Think a batch-and-blast approach to email marketing isn’t costing you much? An annoying, impersonal onslaught can cost a company plenty by alienating loyal customers.
In the realm of multichannel customer communications, email is still king. It’s the easiest to send, it’s inexpensive and it’s the channel on which most marketers rely to connect with all kinds of customers. Email marketing is ingrained and inexpensive, but as a result, many marketers abuse it, defaulting to a routine batch-and-blast approach. In 2015 alone, U.S. online users received 3.7 trillion emails. Today’s email practices fail loyal customers because they treat everyone the same way and struggle to deliver basic relevance.
Over-emailing is a persistent problem, and marketers face cultural inertia trying to get over the notion that if they email enough, the customer will eventually take action. One incremental email for a thousand customers may only cost you a single dollar, but the emotional value given up from an annoyed customer will cost you in future purchases and in investment needed to rebuild a loyal customer relationship from scratch. In essence, the long-term investment in building a relationship with loyal customers is compromised because of a short-sighted push for conversion.
Marketers can’t afford to alienate loyal customers. After all, those customers are the ones who want to engage with you in the first place. According to Forrester’s Consumer Technographics data, 58% of loyalty program members subscribe to a brand’s email list, compared with just 28% of consumers overall. It’s time for a reboot.
To start, marketers must improve and enhance the relationship they have with their loyal customers by providing contextual communications. The cadence and content of branded emails should be adjusted based on customer needs. Test-and-learn tactics can reveal when and how customers engage with email. From there, customer journey analytics can reveal a wider range of next-best actions that can prolong the relationship. Your loyal customer base wants more than a transactional relationship; the value exchange your brand has calls for you to measure success beyond click-through, opens and conversions. These metrics should be triangulated with customer lifetime value to better help predict potential customer value.

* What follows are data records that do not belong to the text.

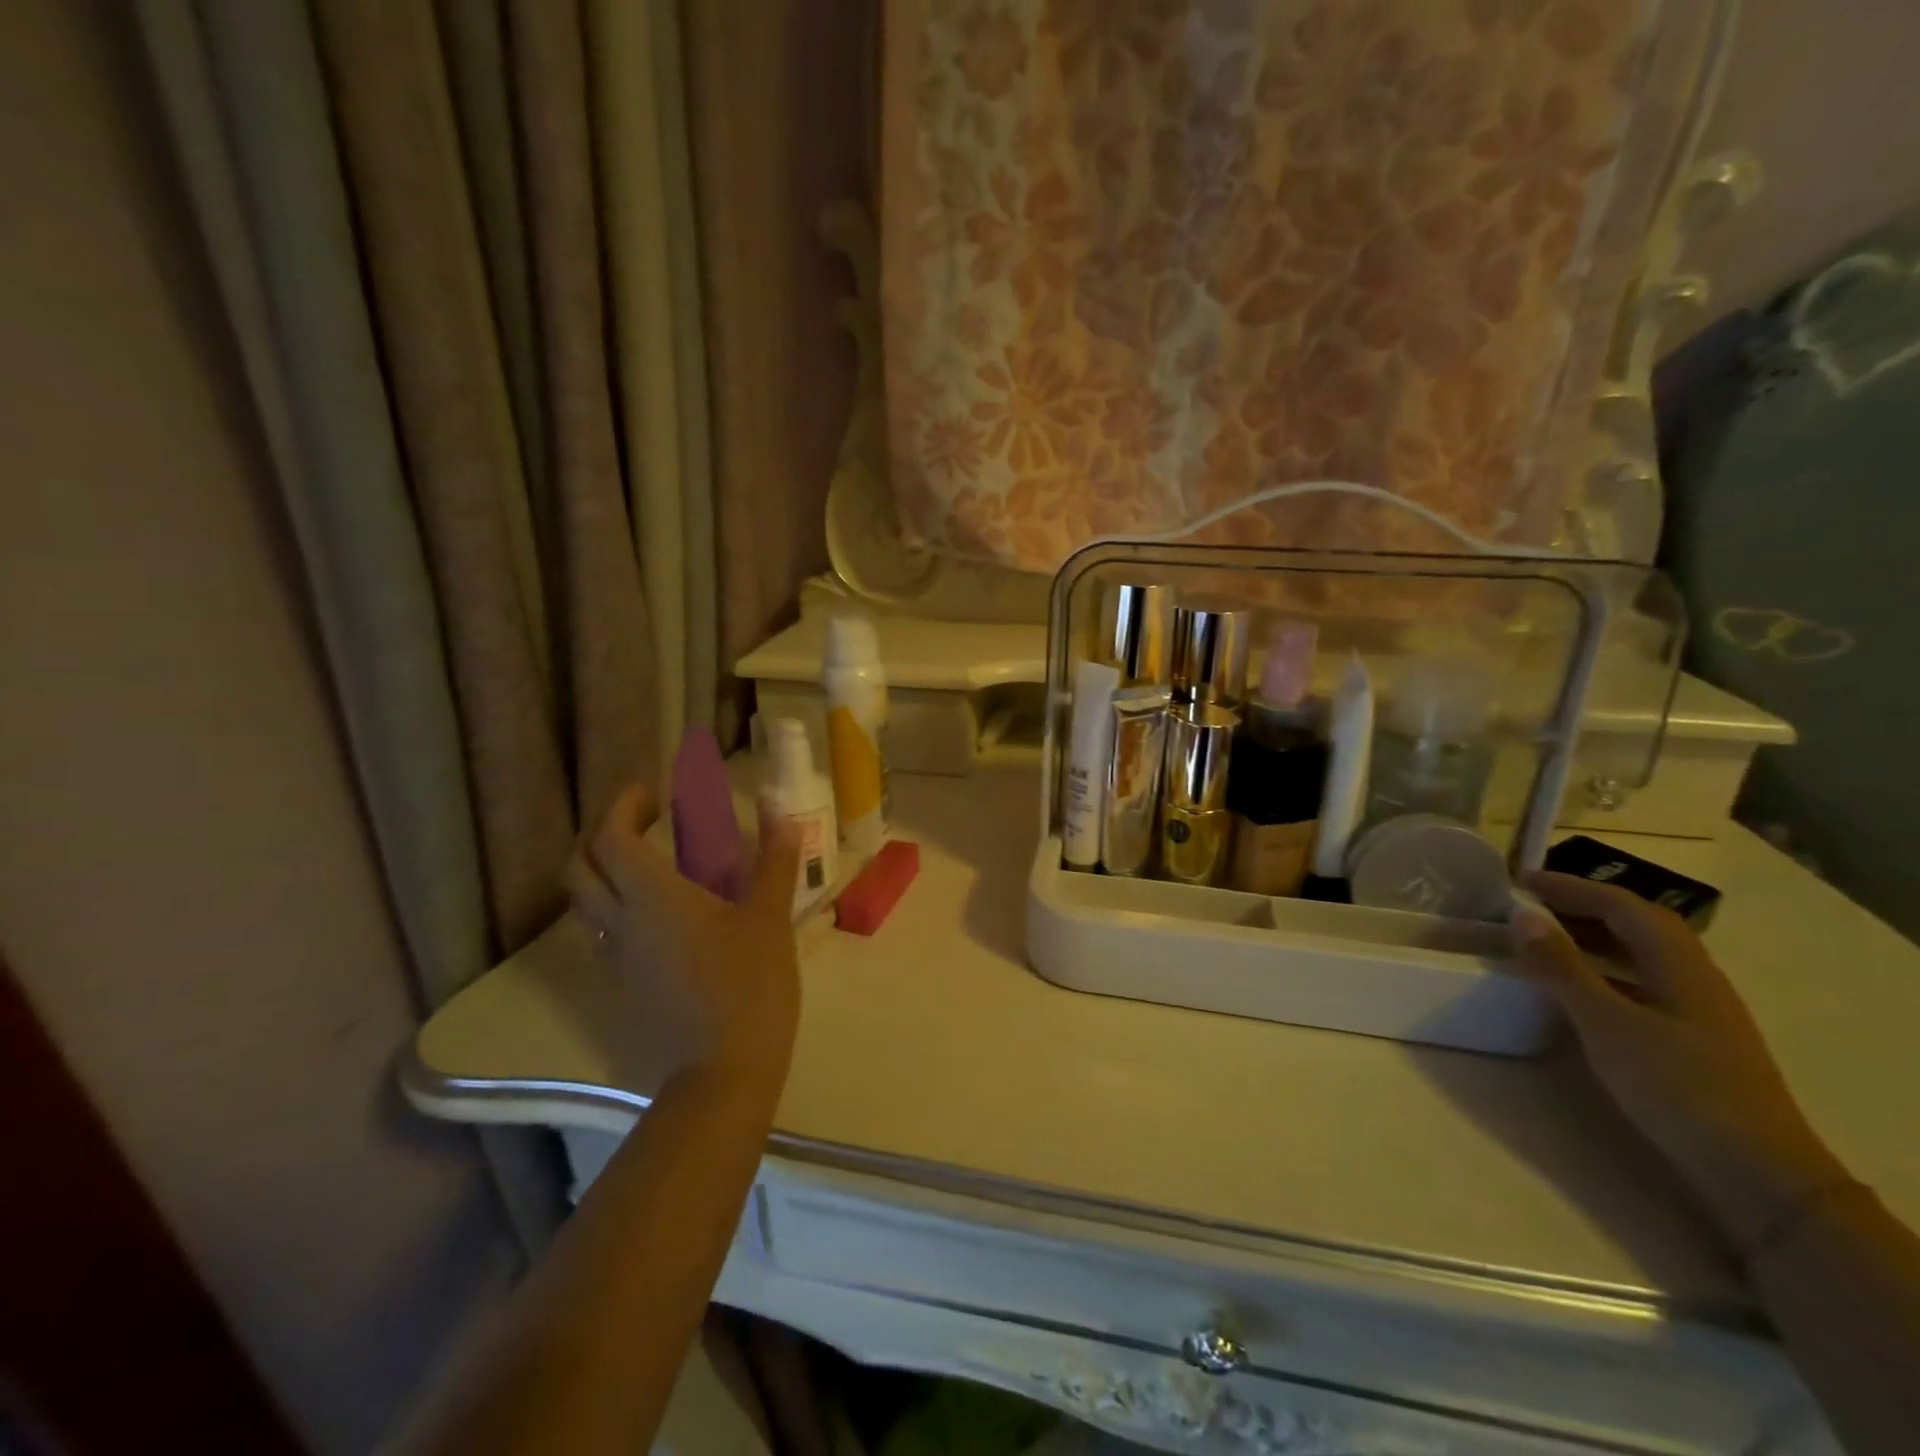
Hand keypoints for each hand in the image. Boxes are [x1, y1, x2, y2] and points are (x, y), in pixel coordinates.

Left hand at [568, 784, 802, 1089]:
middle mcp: (619, 921)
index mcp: (652, 896)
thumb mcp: (769, 917)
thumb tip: (782, 814)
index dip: (622, 806)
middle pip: (579, 866)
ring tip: (647, 861)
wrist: (724, 1069)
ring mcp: (615, 956)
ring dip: (601, 869)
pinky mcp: (622, 983)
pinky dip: (615, 903)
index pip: (610, 837)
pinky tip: (657, 911)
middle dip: (600, 833)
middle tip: (641, 821)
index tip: (652, 794)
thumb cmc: (749, 984)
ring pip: (583, 901)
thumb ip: (773, 861)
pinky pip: (601, 929)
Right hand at [1512, 871, 1849, 1252]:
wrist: (1756, 1172)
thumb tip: (1523, 916)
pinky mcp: (1694, 1037)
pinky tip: (1581, 987)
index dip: (1570, 887)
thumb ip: (1562, 967)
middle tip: (1530, 904)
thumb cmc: (1677, 1086)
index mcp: (1680, 963)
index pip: (1622, 905)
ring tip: (1546, 937)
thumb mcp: (1606, 1023)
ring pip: (1642, 954)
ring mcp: (1699, 1009)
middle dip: (1584, 906)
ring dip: (1595, 936)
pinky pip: (1642, 981)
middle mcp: (1695, 976)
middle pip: (1638, 923)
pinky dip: (1606, 968)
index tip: (1520, 881)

Once you’ve tweaked your email approach for loyal customers, you must build the content and communication tactics that will push your email marketing to the next level of maturity. To move the needle on loyal relationships, send emails that:
Promote sharing. Your loyal customers are more willing than most to advocate on your behalf. Take advantage of that by making it easy for the customer to share content to public communities or privately to friends and family.
Compel the user to open. Most people spend only a fraction of a second deciding whether to open, ignore or delete a message, so the subject line must provide a reason for the user to open the message. Rather than describing the content of the email, focus on emphasizing the value of the email to the reader. For instance, a telecommunications email might ask customers whether they’re getting the most out of their plan in the subject line and provide a dynamic, video-based answer to that question in the body of the email.

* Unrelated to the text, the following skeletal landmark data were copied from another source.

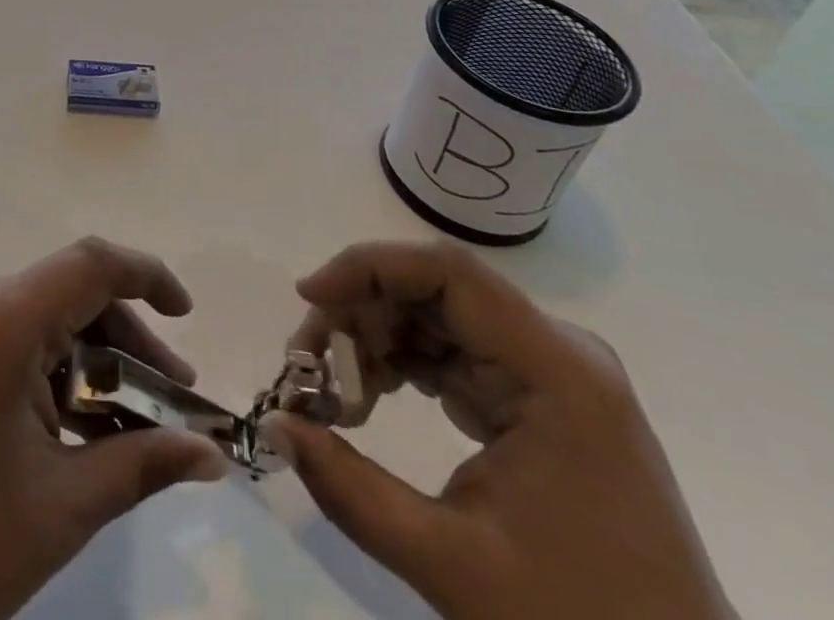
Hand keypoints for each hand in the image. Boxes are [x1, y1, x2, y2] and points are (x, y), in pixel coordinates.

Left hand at [0, 237, 229, 619]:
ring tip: (134, 421)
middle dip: (129, 342)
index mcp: (2, 316)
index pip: (92, 263)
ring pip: (47, 315)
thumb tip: (212, 455)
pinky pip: (16, 333)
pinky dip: (56, 367)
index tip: (188, 314)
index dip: (148, 276)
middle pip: (73, 293)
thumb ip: (142, 463)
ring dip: (94, 359)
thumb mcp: (61, 506)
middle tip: (174, 401)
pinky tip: (81, 421)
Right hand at [263, 242, 735, 619]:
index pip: (449, 273)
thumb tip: (275, 426)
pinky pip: (453, 353)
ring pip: (438, 317)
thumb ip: (351, 489)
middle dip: (361, 314)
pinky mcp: (539, 400)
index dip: (370, 267)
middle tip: (306, 364)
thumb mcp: (454, 565)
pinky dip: (402, 365)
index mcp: (559, 373)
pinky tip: (368, 400)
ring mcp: (551, 375)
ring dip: (375, 339)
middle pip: (437, 292)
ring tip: (330, 390)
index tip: (308, 299)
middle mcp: (558, 353)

Seek feedback in the body of the email. Customer feedback is a powerful tool that helps optimize the cadence, tone and content of future communications. Start soliciting feedback within the body of the email about content, frequency or even satisfaction with a recent purchase. For instance, a simple thumbs-up or thumbs-down question about the relevance of a particular email notification can remind your customer that you care and help you gather invaluable feedback about the relevance of your content.
Sending low-quality emails may not cost you much, but the spike in unsubscribes will. Your loyal customers raised their hands and gave you their email addresses; don’t squander that opportunity – take advantage of it with the steps outlined above.